C’est terrible! Comme le boucher devient infréquentable, ces temps de Troïka “aigüe“. On nous rassure avec l’arrivée de Mehdi Jomaa que l’épidémie pourrait retomber. Le prix de la viande ne cesse de grimper depuis l’arrivée de la Troïka, vous l’avez bien remarqué. L’ennui est que les sages qui ne le sont pas de même que les économistes improvisés et tous les philosophes de la misère d’esprit et de l’indigence intellectuelle nous assomment avec cette complainte “mon cher ami, fuyez la viande et son prix finira par revenir à la normale“. La fuir? Mais on ne fait que ça depuis des mois. Et à présent, c’est elle qui nous snobe. Allez y voir à quel prix elle s’affiche.

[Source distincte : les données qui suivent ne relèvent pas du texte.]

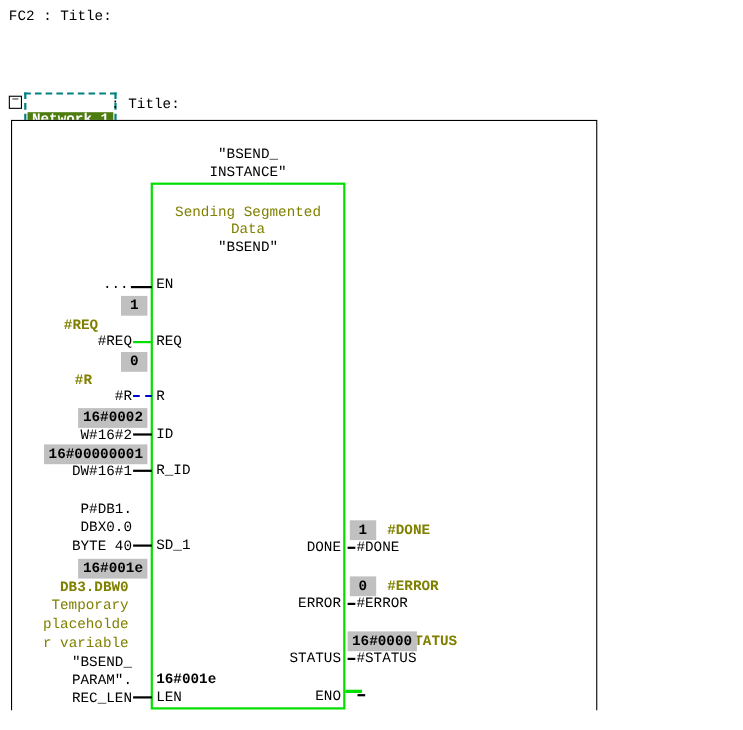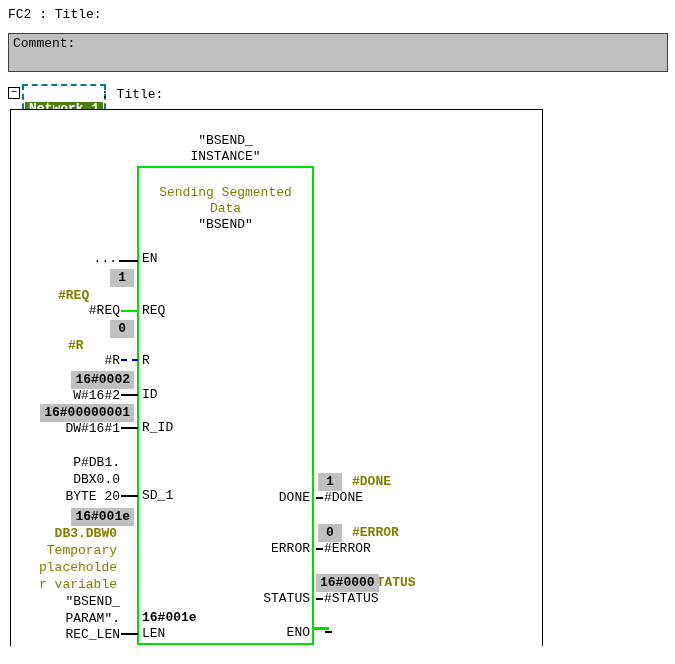"Comment:" div.comment-box { html: <div> <span>Comment:</span> </div> -> none }
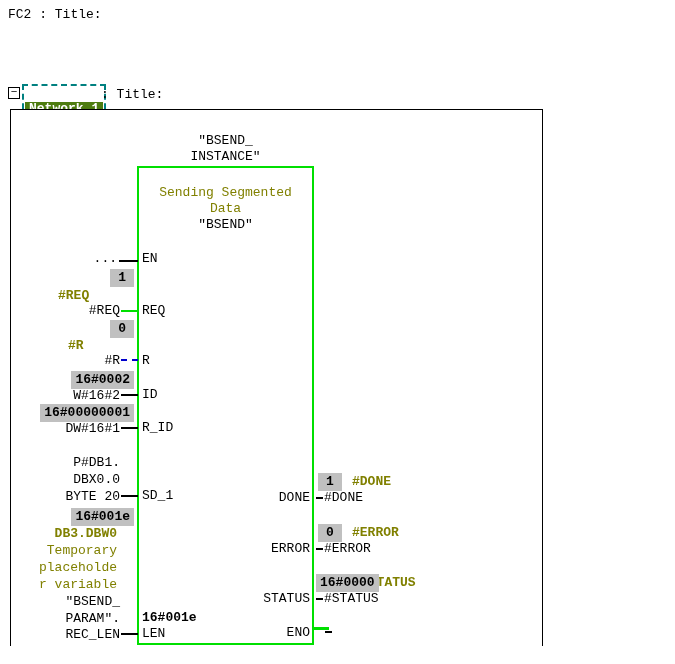"BYTE 20" div.abs { text: 20 -> 40 }
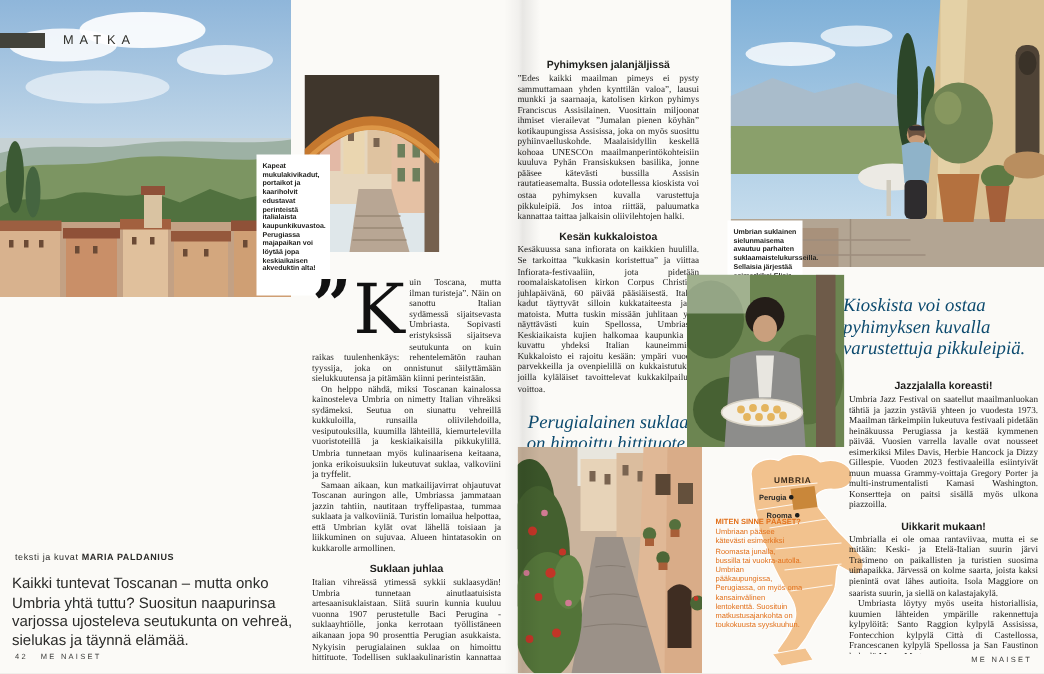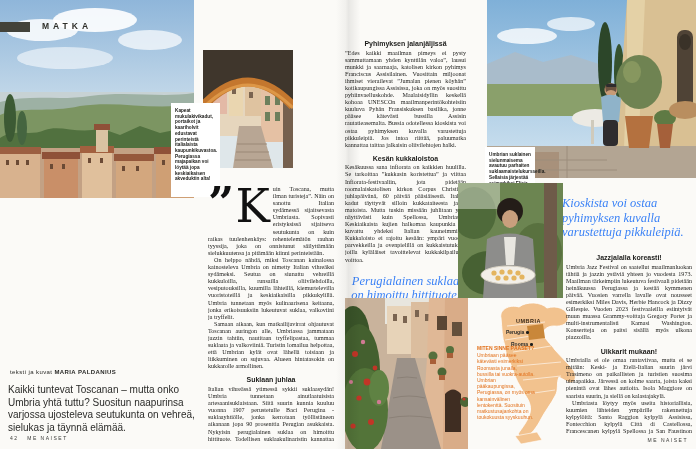"MATKA" .section-label { font-weight: bold -> normal }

On se fait toujours écorner chez le boucher
Avec ces temps bénis de Troïka, on ne sort jamais indemne de chez le boucher. Chaque fois on est marqué au fer rouge comme du bétail. C’est d’une muflerie, sans pareil. Sans vergogne, on se fait dépouiller et tout cela pour faire bouillir la marmite. On passe immanquablement à la casserole quand on ne se fait pas hacher menu. Ce ne sont pas à proprement parler des temps de vache maigre que nous vivons car les bêtes sont bourrées aux hormones, et le boucher trouve à défendre son bout de gras, mais des temps de vache rare. Quand on sait que “rare“ signifie en anglais “daignant“, on se dit vacherie de misère, le client se fait paître! C’est trop injuste, de se faire étriper par son boucher.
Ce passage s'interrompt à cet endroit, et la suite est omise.